If the vessel IMO is not provided and the name instead, fetch the IMO number using the get_vessel_imo tool and then proceed.
"""
base_url = f"https://api.maersk.com/shipment-deadlines?ISOCountryCode={iso_country_code}&portOfLoad={port_of_loading}&vesselIMONumber={vessel_imo}&voyage={voyage_number}"
resp = requests.get(base_url, headers=headers)
try:
resp.raise_for_status()
data = resp.json()
terminal_name = data[0]["shipmentDeadlines"]["terminalName"]
deadlines_joined = ", ".join(f'{deadline["deadlineName"]} on {deadline["deadlineLocal"]}' for deadline in data[0]["shipmentDeadlines"]["deadlines"])
return f"The vessel {vessel_imo} is scheduled to arrive at {terminal_name} with deadlines: {deadlines_joined}."
except requests.exceptions.RequestException as e:
return f"Error: {e}"
Similarly, we define the other tools with required annotations.
Nuggets on Distribution
It is not enough to build the server and test it out on my local PC. For production use cases, we often look to isolate the solution into a "container", which houses all dependencies necessary for the application to run. To do so, we first build the application image, and subsequently push it to an image repository, such as the Docker Hub. However, before we push it to the repository, we need to "tag" it with the repository locator. The commands are shown below.
docker build -t maersk-mcp:v1 . # Build the Docker image
docker tag maersk-mcp:v1 dipankan001/maersk-mcp:v1 # Tag the image
docker push dipankan001/maersk-mcp:v1 # Push the image to the Docker Hub

Once the image is built and pushed to the hub, it will appear as presented below.

Our final step is to expose the application to our host, which in our case is Claude Desktop. To add this MCP, we need to edit its configuration file and append the below code. Ensure that you have an API key for this to work. Maersk API keys are available from their developer portal.
{
"mcpServers": {
"maersk-mcp-server": {
"command": "docker",
"args": ["run", "--rm", "-i", "-e", "CONSUMER_KEY=<INSERT_API_KEY_HERE>", "dipankan001/maersk-mcp:v1"]
}
}
}
Voila!

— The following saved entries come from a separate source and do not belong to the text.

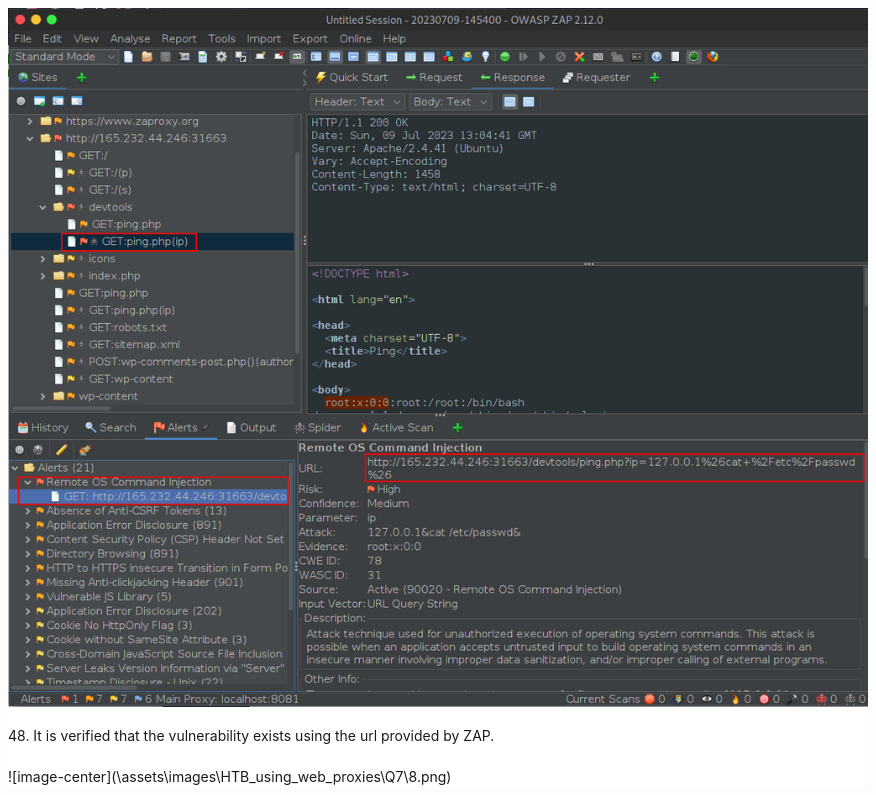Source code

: ![image-center](\assets\images\HTB_using_web_proxies\Q7\7.png)

<div style="text-align: justify">48. It is verified that the vulnerability exists using the url provided by ZAP.</div><br>
![image-center](\assets\images\HTB_using_web_proxies\Q7\8.png)
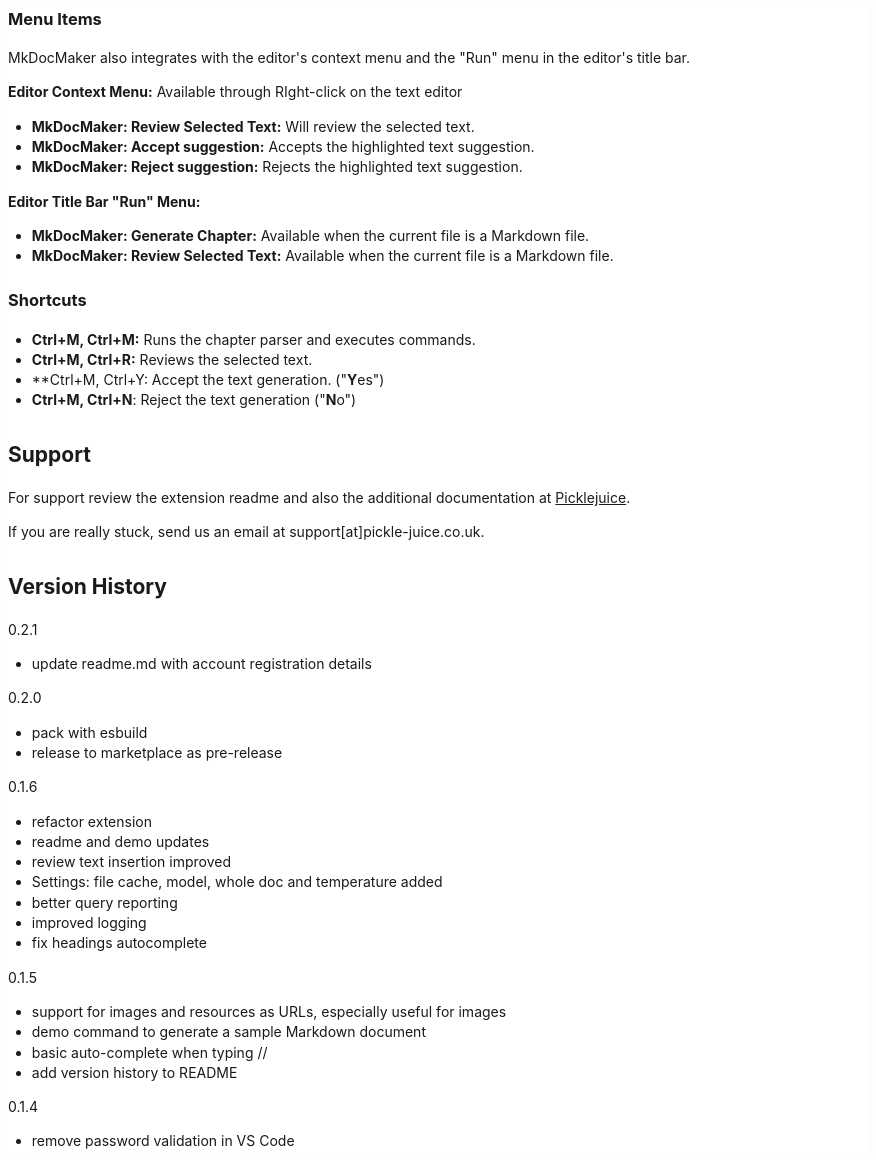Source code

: ### Menu Items

MkDocMaker also integrates with the editor's context menu and the "Run" menu in the editor's title bar.

**Editor Context Menu:** Available through RIght-click on the text editor

* **MkDocMaker: Review Selected Text:**  Will review the selected text.
* **MkDocMaker: Accept suggestion:** Accepts the highlighted text suggestion.
* **MkDocMaker: Reject suggestion:** Rejects the highlighted text suggestion.

**Editor Title Bar "Run" Menu:**

* **MkDocMaker: Generate Chapter:** Available when the current file is a Markdown file.
* **MkDocMaker: Review Selected Text:** Available when the current file is a Markdown file.

### Shortcuts

* **Ctrl+M, Ctrl+M:**  Runs the chapter parser and executes commands.
* **Ctrl+M, Ctrl+R:**  Reviews the selected text. 
* **Ctrl+M, Ctrl+Y: Accept the text generation. ("**Y**es")
* **Ctrl+M, Ctrl+N**: Reject the text generation ("**N**o")

## Support

For support review the extension readme and also the additional documentation at [Picklejuice](https://pickle-juice.co.uk/mkdocmaker).

If you are really stuck, send us an email at support[at]pickle-juice.co.uk.

## Version History

0.2.1
- update readme.md with account registration details

0.2.0
- pack with esbuild
- release to marketplace as pre-release

0.1.6
- refactor extension
- readme and demo updates
- review text insertion improved
- Settings: file cache, model, whole doc and temperature added
- better query reporting
- improved logging
- fix headings autocomplete

0.1.5
- support for images and resources as URLs, especially useful for images
- demo command to generate a sample Markdown document
- basic auto-complete when typing //
- add version history to README

0.1.4
- remove password validation in VS Code
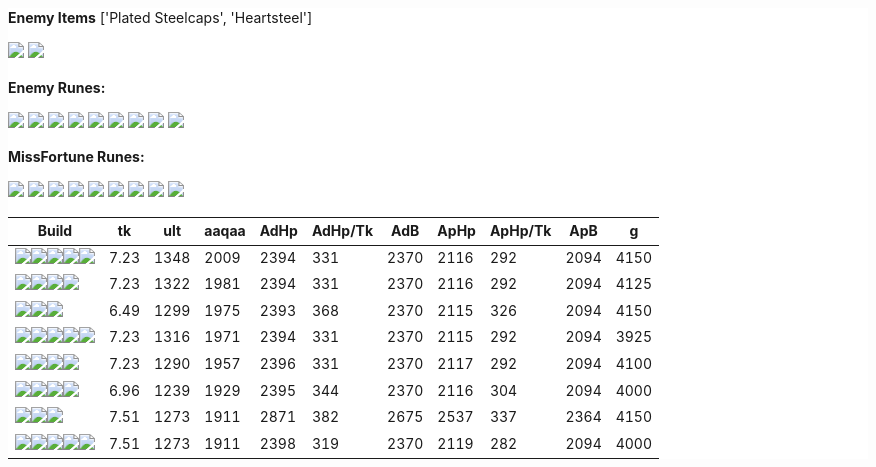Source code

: 
**Enemy Items** ['Plated Steelcaps', 'Heartsteel']





![](/item/3047.png)
![](/item/3084.png)



**Enemy Runes:**





![](/Styles/Resolve/GraspOfTheUndying/GraspOfTheUndying.png)
![](/Styles/Resolve/Demolish/Demolish.png)
![](/Styles/Resolve/SecondWind/SecondWind.png)
![](/Styles/Resolve/Overgrowth/Overgrowth.png)
![](/Styles/Inspiration/MagicalFootwear/MagicalFootwear.png)
![](/Styles/Resolve/ApproachVelocity/ApproachVelocity.png)
![](/StatMods/StatModsAttackSpeedIcon.png)
![](/StatMods/StatModsHealthScalingIcon.png)
![](/StatMods/StatModsHealthScalingIcon.png)



**MissFortune Runes:**


![](/Styles/Precision/PressTheAttack/PressTheAttack.png)
![](/Styles/Precision/PresenceOfMind/PresenceOfMind.png)
![](/Styles/Precision/LegendAlacrity/LegendAlacrity.png)
![](/Styles/Precision/CutDown/CutDown.png)
![](/Styles/Sorcery/AbsoluteFocus/AbsoluteFocus.png)
![](/Styles/Sorcery/GatheringStorm/GatheringStorm.png)
![](/StatMods/StatModsAdaptiveForceIcon.png)
![](/StatMods/StatModsAdaptiveForceIcon.png)
![](/StatMods/StatModsHealthScalingIcon.png)





 Build |tk|ult|aaqaa|AdHp|AdHp/Tk|AdB|ApHp|ApHp/Tk|ApB|g
-|-|-|-|-|-|-|-|-|-|-
![](/item/3142.png)![](/item/1001.png)![](/item/1055.png)![](/item/1036.png)![](/item/1036.png)|7.23|1348|2009|2394|331|2370|2116|292|2094|4150
![](/item/6695.png)![](/item/1001.png)![](/item/1055.png)![](/item/1037.png)|7.23|1322|1981|2394|331|2370|2116|292|2094|4125
![](/item/3031.png)![](/item/1001.png)![](/item/1055.png)|6.49|1299|1975|2393|368|2370|2115|326|2094|4150
![](/item/3134.png)![](/item/1001.png)![](/item/1055.png)![](/item/1038.png)![](/item/1037.png)|7.23|1316|1971|2394|331|2370|2115|292|2094|3925
![](/item/3036.png)![](/item/1001.png)![](/item/1055.png)![](/item/1036.png)|7.23|1290|1957|2396|331|2370|2117|292|2094|4100
![](/item/6699.png)![](/item/1001.png)![](/item/1055.png)![](/item/1036.png)|6.96|1239|1929|2395|344|2370|2116|304|2094|4000
![](/item/3072.png)![](/item/1001.png)![](/item/1055.png)|7.51|1273|1911|2871|382|2675|2537|337|2364|4150
![](/item/1001.png)![](/item/1055.png)![](/item/1038.png)![](/item/1038.png)![](/item/1036.png)|7.51|1273|1911|2398|319|2370|2119|282|2094|4000
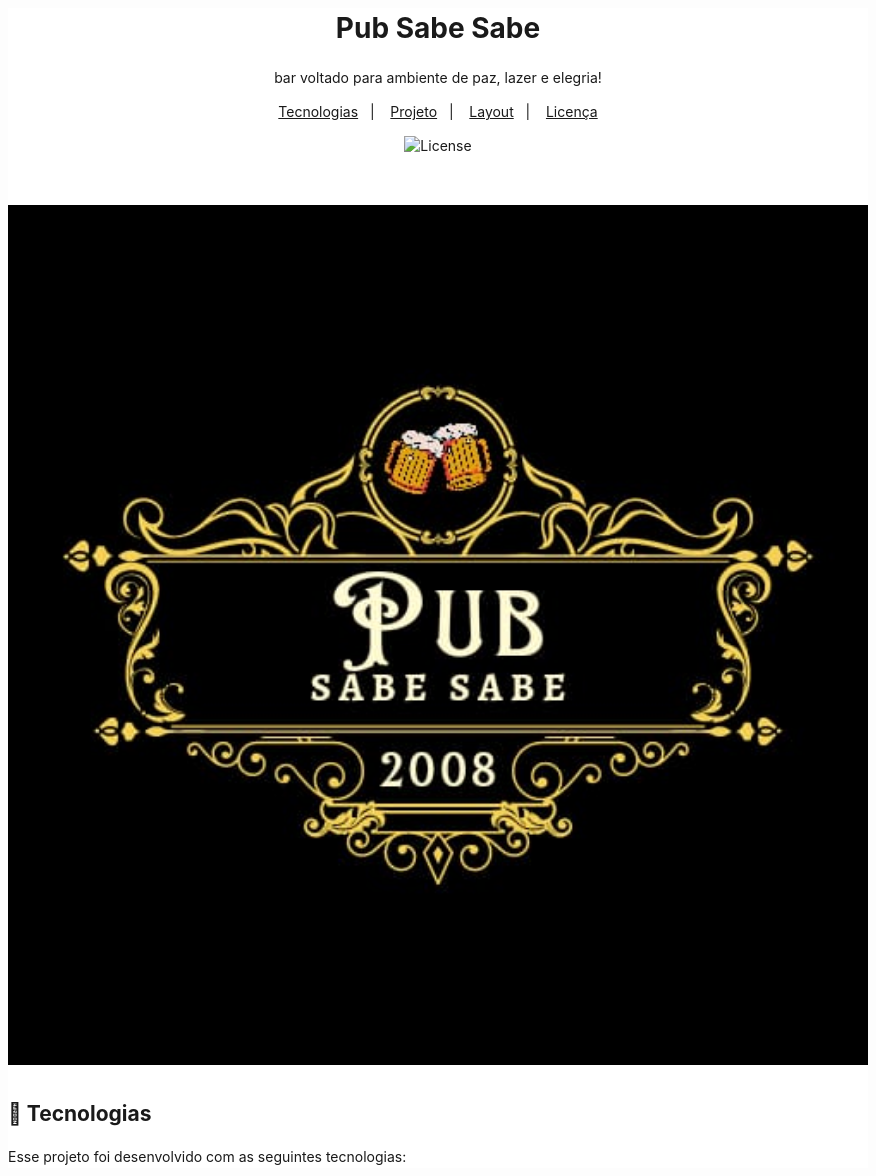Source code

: <h1 align="center"> Pub Sabe Sabe </h1>

<p align="center">
bar voltado para ambiente de paz, lazer e elegria!
</p>

<p align="center">
  <a href="#-tecnologias">Tecnologias</a>&nbsp;&nbsp;&nbsp;|&nbsp;&nbsp;&nbsp;
  <a href="#-projeto">Projeto</a>&nbsp;&nbsp;&nbsp;|&nbsp;&nbsp;&nbsp;
  <a href="#-layout">Layout</a>&nbsp;&nbsp;&nbsp;|&nbsp;&nbsp;&nbsp;
  <a href="#memo-licença">Licença</a>
</p>

<p align="center">
  <img alt="License" src="https://img.shields.io/static/v1?label=license&message=MIT&color=49AA26&labelColor=000000">
</p>

<br>

<p align="center">
  <img alt="projeto pub" src=".github/pub.jpg" width="100%">
</p>

## 🚀 Tecnologias

Esse projeto foi desenvolvido com as seguintes tecnologias:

Now it is time for the magic to work!
What Have We Cooked?
We will start with an elementary question, and then gradually notch up the complexity of requests. I will explain the decisions being made implicitly by the model and its employment of tools.
As you may recall, we have a basic tool to obtain a unique Vessel Identifier (IMO Number) given a vessel name. Let's try it out for Manchester Maersk.

That was an easy pie! Let's step up the gas. I will ask for all vessels calling Shanghai port in the next one week and subsequently ask for its shipping deadlines. The complexity is that to get shipping deadlines, you mandatorily need the IMO number, the voyage code, the port of load and the country code. The beauty of using MCP is that they will auto-resolve the dependencies. Meaning - when data is not provided, it will either try to infer, OR utilise other tools at its disposal to get to the end results. Here we go:


And just to be doubly sure - as always - these are the results from the official web portal, exactly accurate to what our MCP tool answered.

Takeaways and beyond
I personally believe that we are only scratching the surface as far as MCPs are concerned; and that the potential is truly limitless. The more interaction(s) we are able to define via method-based tooling, the more control can be provided to the end user to get tasks done autonomously and smoothly. MCP goes hand-in-hand with agentic frameworks that seek to solve tasks with a similar intent, albeit with some operational differences. Google's own Agent2Agent (A2A) protocol complements the MCP.
This post was only to detail my observations, and joys, of building my first MCP server. I've open sourced the code and the details are available in my GitHub repository. Build away!